When Jim Stoeckel signed Didi Gregorius for the Reds in 2007, there was no way to know Gregorius would become so popular that he'd receive a curtain call -- on the road -- while starring for the Yankees more than a decade later.
But when Stoeckel observed Gregorius as a teenager in Curacao, Stoeckel was sure of this much: If Gregorius became a baseball sensation -- and he has, for the record -- he would know how to handle the attention.
"He's the same guy he was in 2007," Stoeckel told MLB.com over the weekend in a telephone interview. "Whoever did the research for the Yankees on how to replace Derek Jeter, they couldn't have picked a better guy.
"I knew if he got a shot to play every day [in the Majors], he'd do OK, because he could handle failure. He'd go 0-for-4 and come in smiling the next day. He has a short memory, and he lives to play baseball."
Stoeckel worked as a baseball coach and executive for nearly four decades before retiring as the Reds' global scouting director after last season. His connection to the Gregorius family predates Didi by one generation.
By managing the Dutch national team in the early 1980s, Stoeckel became familiar with Johannes Gregorius, a Curacao native who pitched for the Amsterdam Pirates of the Netherlands' top league. Johannes went by a unique nickname: Didi.
Two decades later, Stoeckel traveled back to the Netherlands to evaluate players at The Kingdom Games -- an 18-and-under tournament featuring teams from Holland, Curacao and Aruba -- in his role with Cincinnati. He saw the Gregorius name on Curacao's roster.
"Is he any relation to Didi?" Stoeckel asked one of the Dutch officials.
"That's his son," came the reply.
Intrigued, Stoeckel observed Gregorius closely during the tournament and called Reds executive Terry Reynolds to arrange a private workout back in Curacao. At that session, Stoeckel remembered, "Didi put on a show. He played shortstop. He had a rangy body and a really good arm. He could put the ball in play left-handed, but he wasn't that great of a runner. He was 17, a year past signing age.

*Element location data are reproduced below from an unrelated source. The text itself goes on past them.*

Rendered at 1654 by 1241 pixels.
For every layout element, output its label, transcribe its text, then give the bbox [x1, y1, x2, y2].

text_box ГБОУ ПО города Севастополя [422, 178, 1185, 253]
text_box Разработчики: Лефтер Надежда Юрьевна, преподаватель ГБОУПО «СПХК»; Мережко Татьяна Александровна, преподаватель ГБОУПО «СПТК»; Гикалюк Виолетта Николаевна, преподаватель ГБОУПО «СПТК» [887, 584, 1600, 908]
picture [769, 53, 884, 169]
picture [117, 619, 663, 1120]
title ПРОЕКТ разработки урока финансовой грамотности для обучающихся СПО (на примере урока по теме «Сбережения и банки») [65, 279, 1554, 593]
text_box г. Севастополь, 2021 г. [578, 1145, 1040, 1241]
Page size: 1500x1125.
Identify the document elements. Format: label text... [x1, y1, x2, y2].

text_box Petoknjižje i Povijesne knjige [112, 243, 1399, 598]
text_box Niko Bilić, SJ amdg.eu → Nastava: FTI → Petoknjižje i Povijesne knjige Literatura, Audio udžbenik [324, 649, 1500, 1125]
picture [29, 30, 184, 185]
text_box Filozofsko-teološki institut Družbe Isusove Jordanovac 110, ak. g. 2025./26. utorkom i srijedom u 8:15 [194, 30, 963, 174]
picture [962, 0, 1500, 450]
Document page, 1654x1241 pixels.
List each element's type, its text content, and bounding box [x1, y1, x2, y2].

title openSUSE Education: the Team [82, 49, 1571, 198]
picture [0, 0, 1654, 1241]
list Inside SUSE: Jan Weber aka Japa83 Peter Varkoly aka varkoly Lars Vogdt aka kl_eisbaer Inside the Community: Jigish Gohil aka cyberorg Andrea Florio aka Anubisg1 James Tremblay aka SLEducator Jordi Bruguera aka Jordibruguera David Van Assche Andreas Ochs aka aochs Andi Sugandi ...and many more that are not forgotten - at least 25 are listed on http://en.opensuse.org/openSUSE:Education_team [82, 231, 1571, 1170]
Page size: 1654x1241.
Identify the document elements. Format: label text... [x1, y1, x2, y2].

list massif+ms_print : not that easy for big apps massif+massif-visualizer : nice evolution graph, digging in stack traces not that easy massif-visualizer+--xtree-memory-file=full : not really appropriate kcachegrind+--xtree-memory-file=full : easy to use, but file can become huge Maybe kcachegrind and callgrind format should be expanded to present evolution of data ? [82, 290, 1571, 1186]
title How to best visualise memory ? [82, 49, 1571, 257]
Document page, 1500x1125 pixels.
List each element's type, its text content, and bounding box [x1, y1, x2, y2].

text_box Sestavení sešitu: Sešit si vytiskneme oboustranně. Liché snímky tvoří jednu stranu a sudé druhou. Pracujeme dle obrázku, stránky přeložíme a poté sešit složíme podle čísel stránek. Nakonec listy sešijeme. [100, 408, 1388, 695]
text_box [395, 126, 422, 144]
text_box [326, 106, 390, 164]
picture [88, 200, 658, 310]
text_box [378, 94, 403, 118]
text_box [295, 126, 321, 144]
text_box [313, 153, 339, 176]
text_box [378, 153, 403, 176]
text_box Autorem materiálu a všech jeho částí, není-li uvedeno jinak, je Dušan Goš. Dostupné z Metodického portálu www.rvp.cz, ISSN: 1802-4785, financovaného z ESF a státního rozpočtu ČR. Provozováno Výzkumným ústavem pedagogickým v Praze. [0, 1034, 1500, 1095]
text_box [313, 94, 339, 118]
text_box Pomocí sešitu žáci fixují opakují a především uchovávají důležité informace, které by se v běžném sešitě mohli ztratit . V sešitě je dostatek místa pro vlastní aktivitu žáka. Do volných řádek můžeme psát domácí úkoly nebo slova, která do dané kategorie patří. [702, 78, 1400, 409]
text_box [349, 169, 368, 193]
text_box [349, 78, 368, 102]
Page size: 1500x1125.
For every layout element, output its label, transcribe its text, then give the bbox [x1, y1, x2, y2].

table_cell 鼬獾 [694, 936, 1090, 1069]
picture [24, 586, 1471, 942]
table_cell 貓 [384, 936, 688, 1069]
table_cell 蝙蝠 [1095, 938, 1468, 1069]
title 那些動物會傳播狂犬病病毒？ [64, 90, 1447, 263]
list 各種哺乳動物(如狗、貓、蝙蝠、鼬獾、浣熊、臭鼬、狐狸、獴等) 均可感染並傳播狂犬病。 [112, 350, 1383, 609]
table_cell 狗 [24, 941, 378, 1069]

I was curious why he didn't sign earlier."
After meeting with the Gregorius family, Stoeckel learned the reason: Didi's parents had wanted him to remain in school in Curacao. Didi's mother, Sheritsa, had played softball for the Dutch national team. In the end, Stoeckel's familiarity with Didi's father was a key factor in the Gregorius family becoming comfortable with the notion of their teenaged son turning pro.
"They told us, 'We know you, and we know the Reds, and if you bring him to instructional league in Sarasota this year, then you have a deal,'" Stoeckel recalled. Reynolds agreed. Gregorius signed for a $50,000 bonus.
"As soon as he got to Sarasota, everybody saw what we saw," Stoeckel said. "He was intense. He was committed. He comes from a great family. He has a great background. Nothing fazes him. He grew up with the core of those World Baseball Classic teams: Andrelton Simmons, Jonathan Schoop, Xander Bogaerts. They'd all played together before."
Based on Gregorius' lineage, it's somewhat surprising that he's gone on to find stardom as a position player, rather than on the mound. In addition to his father's pitching career, Didi's grandfather, Juan, stood "about 6-foot-7 and could hold nine baseballs in his hand," according to Stoeckel. In fact, Didi also threw off the mound during his seminal workout with Cincinnati, with his fastball ranging from 90-92 mph.
There was a Yankees connection in Gregorius' first contract with the Reds, even if it wasn't apparent at the time: Jeff Taylor, Cincinnati's scout involved in recommending the team sign Gregorius, also had signed Robert Eenhoorn while working for the Yanks in the 1990s.
Eenhoorn, a native of Rotterdam, Netherlands, was a reserve infielder for the Yankees just as Jeter ascended to the Majors. Two decades later, Gregorius was acquired as Jeter's successor.
So two Dutch infielders bookended Jeter's legendary career in New York, and the late Taylor was involved in signing both of them.
"Of all the guys they could've picked to replace Jeter, Didi was the perfect choice," Stoeckel said. "This is like replacing John Wooden. If I was going to pick anyone to walk into that situation, Didi would be the guy.
"If you look at history, he's had success everywhere he's been. He just keeps getting better. A lot of guys in pro sports are happy to get there. They don't think they have to work to get better. But you can do something to get better every day, and Didi knows that. That's the kind of guy you love on your team."